Examine Financial Impact. This step moves beyond cost analysis and studies the quantitative benefits from the scenario. Cost reduction (e.g., from inventory optimization), cost avoidance (e.g., from improved maintenance processes), revenue increases (e.g., from fewer stock-outs), operational efficiencies (e.g., from streamlined production processes) all contribute to the financial impact. For scenarios that involve trading partners (suppliers or customers), this analysis can become cumbersome and, if not done correctly, can obscure the real benefits. Organizations should consider using specific tools for this analysis (e.g., SAS Institute’s Value Chain Analyzer).

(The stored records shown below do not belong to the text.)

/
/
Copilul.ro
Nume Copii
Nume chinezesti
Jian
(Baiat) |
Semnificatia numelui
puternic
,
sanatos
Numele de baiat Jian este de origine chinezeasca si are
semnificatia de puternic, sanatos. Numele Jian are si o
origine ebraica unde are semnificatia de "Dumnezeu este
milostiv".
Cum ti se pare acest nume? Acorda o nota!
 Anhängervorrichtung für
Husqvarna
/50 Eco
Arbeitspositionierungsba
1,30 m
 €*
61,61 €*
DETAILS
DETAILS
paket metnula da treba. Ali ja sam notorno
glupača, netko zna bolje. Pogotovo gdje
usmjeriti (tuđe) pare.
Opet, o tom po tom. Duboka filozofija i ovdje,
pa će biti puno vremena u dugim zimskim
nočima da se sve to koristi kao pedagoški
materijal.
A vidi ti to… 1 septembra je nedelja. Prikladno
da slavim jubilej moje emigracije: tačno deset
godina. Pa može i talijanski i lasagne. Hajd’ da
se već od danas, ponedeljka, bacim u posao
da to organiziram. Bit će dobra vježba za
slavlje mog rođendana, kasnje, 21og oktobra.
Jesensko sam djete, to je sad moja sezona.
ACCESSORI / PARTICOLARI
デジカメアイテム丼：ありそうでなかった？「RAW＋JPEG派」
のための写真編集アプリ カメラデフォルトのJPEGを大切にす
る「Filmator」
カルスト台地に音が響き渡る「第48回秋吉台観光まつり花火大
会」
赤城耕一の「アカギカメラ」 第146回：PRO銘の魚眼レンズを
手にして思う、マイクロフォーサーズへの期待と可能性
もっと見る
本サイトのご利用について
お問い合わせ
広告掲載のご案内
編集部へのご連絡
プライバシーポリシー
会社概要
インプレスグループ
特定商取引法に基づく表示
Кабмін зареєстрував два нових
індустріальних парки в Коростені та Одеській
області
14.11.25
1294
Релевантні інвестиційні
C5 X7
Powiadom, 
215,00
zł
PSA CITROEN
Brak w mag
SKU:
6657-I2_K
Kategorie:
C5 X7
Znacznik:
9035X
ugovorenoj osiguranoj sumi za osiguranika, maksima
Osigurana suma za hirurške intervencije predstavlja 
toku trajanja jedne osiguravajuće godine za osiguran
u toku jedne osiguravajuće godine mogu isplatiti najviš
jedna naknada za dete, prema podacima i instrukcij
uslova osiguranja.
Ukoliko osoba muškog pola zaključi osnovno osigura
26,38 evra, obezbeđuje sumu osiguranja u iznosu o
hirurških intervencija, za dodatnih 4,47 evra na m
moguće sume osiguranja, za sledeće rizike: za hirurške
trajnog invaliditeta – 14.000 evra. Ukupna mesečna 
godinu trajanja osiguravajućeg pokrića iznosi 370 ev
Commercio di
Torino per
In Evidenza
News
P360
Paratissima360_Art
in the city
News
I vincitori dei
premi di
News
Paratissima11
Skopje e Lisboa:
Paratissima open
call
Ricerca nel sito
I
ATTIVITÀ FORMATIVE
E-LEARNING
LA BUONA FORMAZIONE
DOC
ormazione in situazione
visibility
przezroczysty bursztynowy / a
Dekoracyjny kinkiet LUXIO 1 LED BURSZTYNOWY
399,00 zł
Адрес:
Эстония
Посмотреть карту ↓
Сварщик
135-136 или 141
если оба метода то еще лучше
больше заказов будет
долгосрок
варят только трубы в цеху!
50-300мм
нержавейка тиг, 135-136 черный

Create the Blueprint. The blueprint incorporates the results of the completed analyses into a proposed plan of action. This is a high-level program plan that sequences the most suitable implementations, taking into account the priorities, the resources needed, the investment plan, and partner timing. At this point, milestones and key metrics should be defined and plans made to measure and act on the information. This completes the business-case phase and sets the stage for the project phase.

Although some organizations build the business case on their own, we recommend that organizations partner with an experienced consulting firm or systems integrator (e.g., BearingPoint, IBM Global Services, Accenture) when building the initial business case. An increasing number of small consulting firms are appearing in the market that also offer similar services, but as the focus should be on creating an enterprise strategy, it is wise to examine such organizations carefully. Some are focused solely on meeting the Wal-Mart mandate, and others are technology-driven with very little business-process insight. Organizations should ensure that consulting partners have more than just RFID technology expertise. RFID projects affect applications, infrastructure, business processes, and personnel. Project management, change management, business process analysis, knowledge transfer, and other core consulting skills should be closely examined to ensure that prospective partners can deliver full business solutions rather than pieces of technology.

Bottom Line: Organizations should develop a comprehensive business case for RFID that goes beyond compliance with mandates, taking into account the state of the technology, the type of investment, and the organization’s own value drivers.

Business Impact: Organizations that develop a strategic plan for deployment of RFID technology are poised to gain competitive advantage as the technology matures and new applications arise.